Sound personal-finance decisions usually involve thinking one step ahead. You should not be content just to get into a house that you emotionally fall in love with; rather, you should be looking to buy a house that you can get out of quickly, easily, and at a profit should life happen to throw you a curveball that will force you to move.

What characteristics lead to a house being highly “marketable”? Granted, there’s not an exact set of criteria that will be ideal for all people in all situations and markets, but the more factors you have working in your favor the better. We’re not talking about buying a house for the purpose of flipping it. We’re simply talking about buying a house that you can live in, put some sweat equity into over time, and then sell for a profit.

The right size
You need to not only look for a house that fits for you, but also that fits for the majority of the population. Here’s what the majority of households are looking for or are able to adapt to:

  • Look for a minimum of three bedrooms and a maximum of four. Two bedroom homes mostly cater to single people or couples that do not or will not have children (and aren’t concerned with selling their house). At the same time, homes with five bedrooms or more cater to those who have a healthy number of children, or plan on having them in the near future. That makes three- and four-bedroom homes the perfect size for the majority of the population, with three bedrooms being ideal. If you haven’t noticed, large suburban homes that are energy drainers are quickly going out of style.
  • In terms of number of bathrooms, 1-1/2 or 2 will make the home more desirable than just one. If you’re looking at a house that could cheaply add another half or full bath, you might have a good find.
  • Square footage is important, but not quite as much as the number of bedrooms. Typically, you’ll want more than 1,000 (with room to expand) and less than 2,500 for a home to be comfortable and efficient for the majority of the home-buying population.


Good structure
When it comes to buying a home, you want to avoid major structural issues that will cost you big money to fix or will diminish your leverage when it’s time to sell if you haven’t fixed them. Here are a few of the biggest culprits:

  • Do not buy a house that has issues with the foundation. If you see large cracks in the foundation outside or on the basement walls, or the walls look like they are caving in some spots, kindly leave the house and look elsewhere.
  • Termite damage is very common in San Diego, and it may be hard to find an older home that hasn’t had a little damage at one point or another. The key here is to find a home that does not have major structural damage and has no signs of current issues.
  • Have you ever walked through a house that makes you feel claustrophobic or just didn’t feel right? Odds are that other people feel that way in the same homes. Don’t buy them. This may be remedied by knocking down a wall or two in some homes, but that can be an expensive project and you may be risking structural damage.
  • Avoid buying a house that has signs of mold or water damage. They can be very expensive to fix and usually are signs of larger foundational or roof issues. Here again, a good home inspector will be able to test or look for both.
  • Beware problems with the electrical and plumbing systems. These are a home’s lifeblood, and replacements are costly.
  • If you buy a home with an ancient furnace, you may want to have it checked out beforehand. Any home with steam radiant heating may cost you a pretty penny to heat or replace.

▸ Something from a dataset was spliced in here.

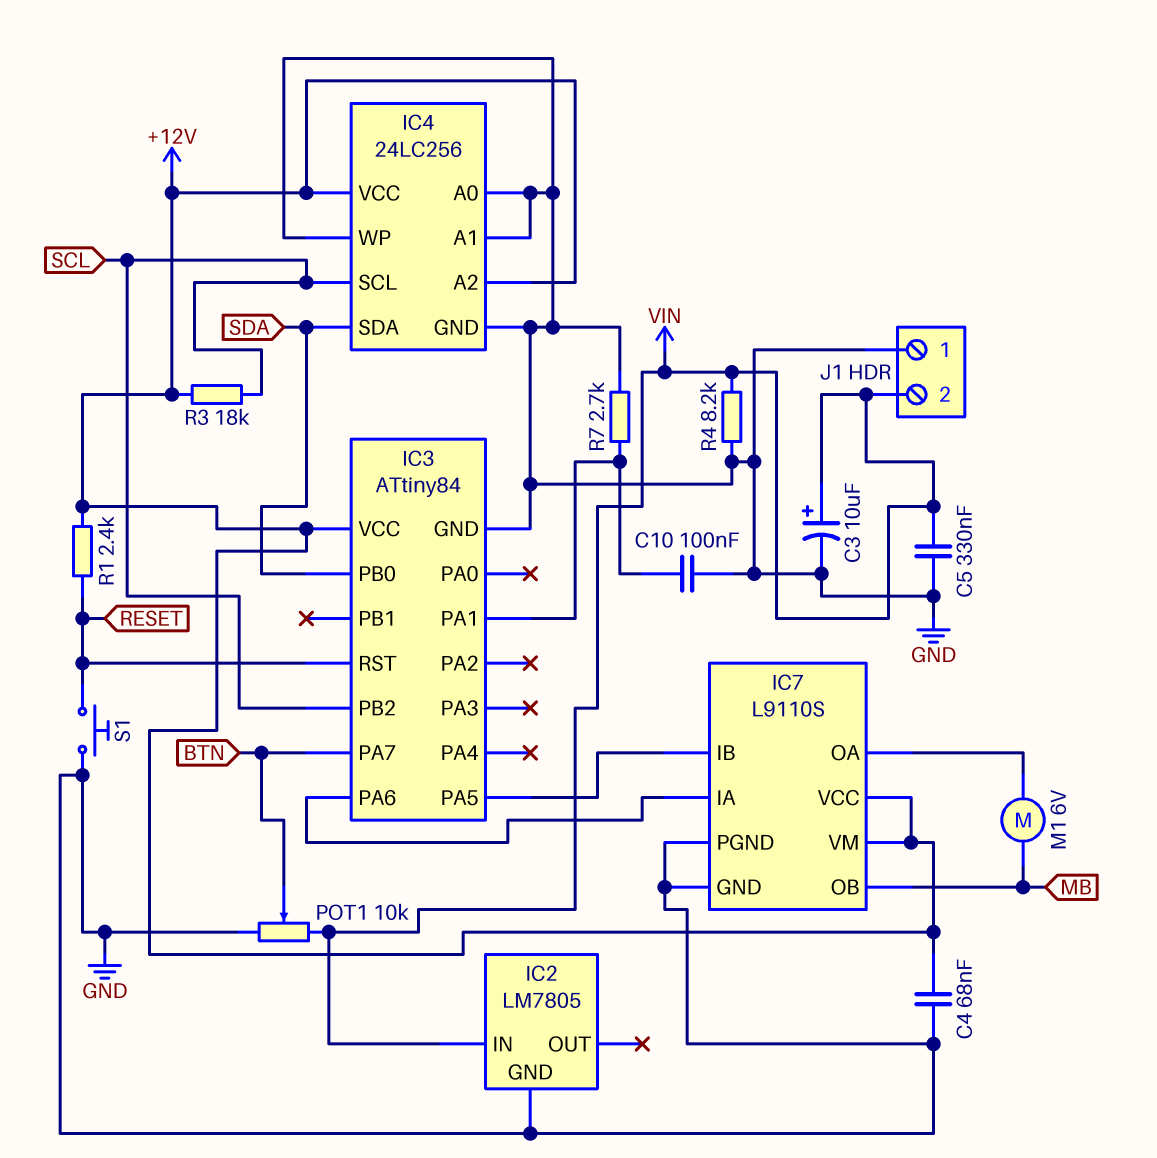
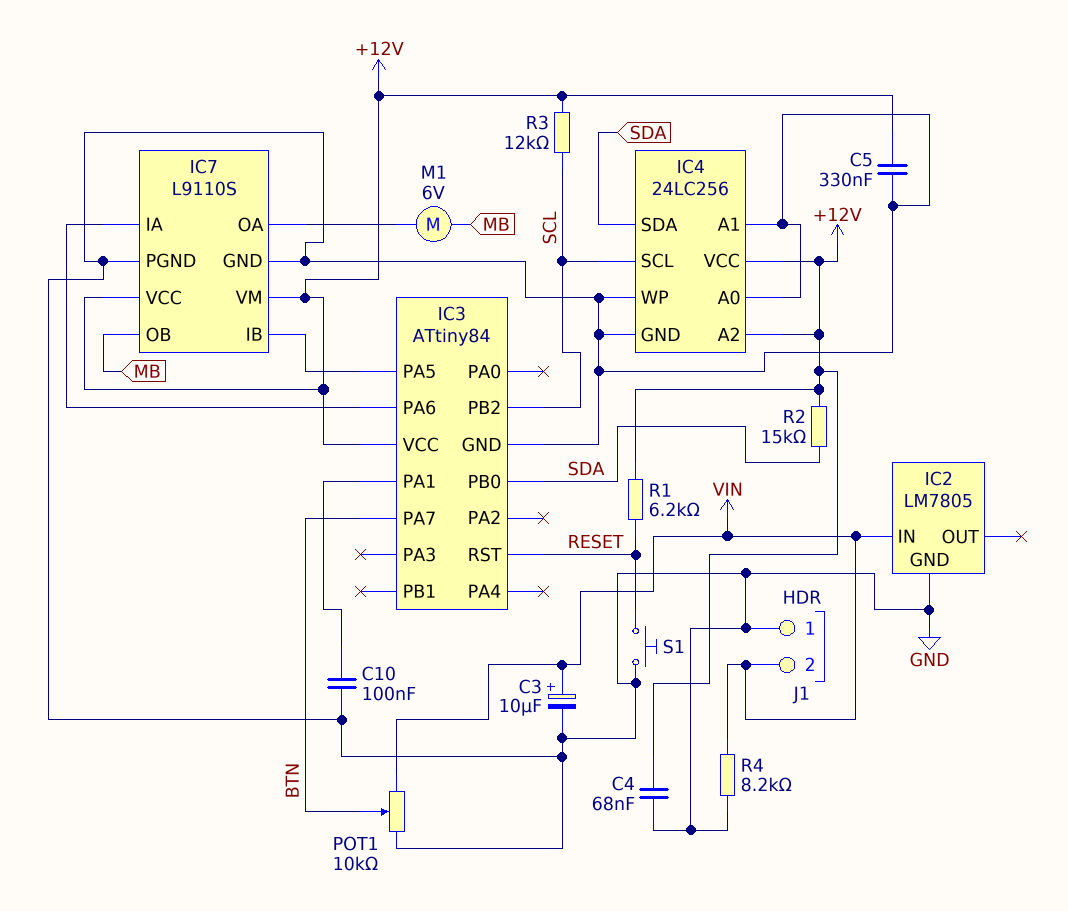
C5: 330nF (GND, VIN) -> 330nF (+12V, GND)
R1: 2.4k (+12V, RESET) -> 6.2k (+12V, RESET)
R2: none -> 15k (+12V, SDA)
R3: 18k (+12V, SCL) -> 12k (+12V, SCL)
R7: 2.7k (GND, IC3/PA1) -> none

Easy-to-improve internal aesthetics
As with structure, making major changes to the interior of a home can be costly, but there are some cheap projects that can really change the perceived value and quality of a home. One summer’s worth of weekends spent on the following projects can not only improve the marketability of your home, but make it much more enjoyable for you to live in. Look for a house that will allow you to do most of the following, as one with all of them done already will probably be selling for a premium:

  • Add nice, modern-looking light fixtures
  • Add fresh earth-tone paint
  • Replace beat-up light switch covers
  • Re-finish hardwood floors
  • Replace linoleum with tile
  • Add a backsplash in the kitchen

Here are some of the features most people want, but won’t be cost effective for you to add:

  • Central air conditioning
  • Fireplace
  • Energy-efficient windows

An under-priced location
It seems that more people are looking to purchase in nice urban areas that are close to work versus suburban McMansions. Not only do these homes save commuting time and money, but they almost always have a lot more character.

Another bonus to purchasing a home in a more densely populated area is foot and car traffic. My first home was located just off the corner of a highly trafficked street. Because of this, I could put up a ‘for sale’ sign pointing towards my house. I ran through 20+ flyers a day and ended up selling the house to someone who drove by it. You don’t get this kind of exposure in the ‘burbs.

Highly desirable locales are going to cost you a premium, but you may be able to sell a home quicker. What I have searched for in my first two home purchases are areas that are relatively cheap compared to highly desired areas, yet have most or all of the same features. Others will realize the same thing when searching for a home.

Good school district
Even if you never plan on having children, it is important to look within areas that have a reputation for having good schools. Do it for the kids. If not yours, for the kids of the people buying your house from you.

The more desirable characteristics you’re able to find or add to through inexpensive sweat equity will improve your chances of not only selling your home, but selling it quickly and for a premium.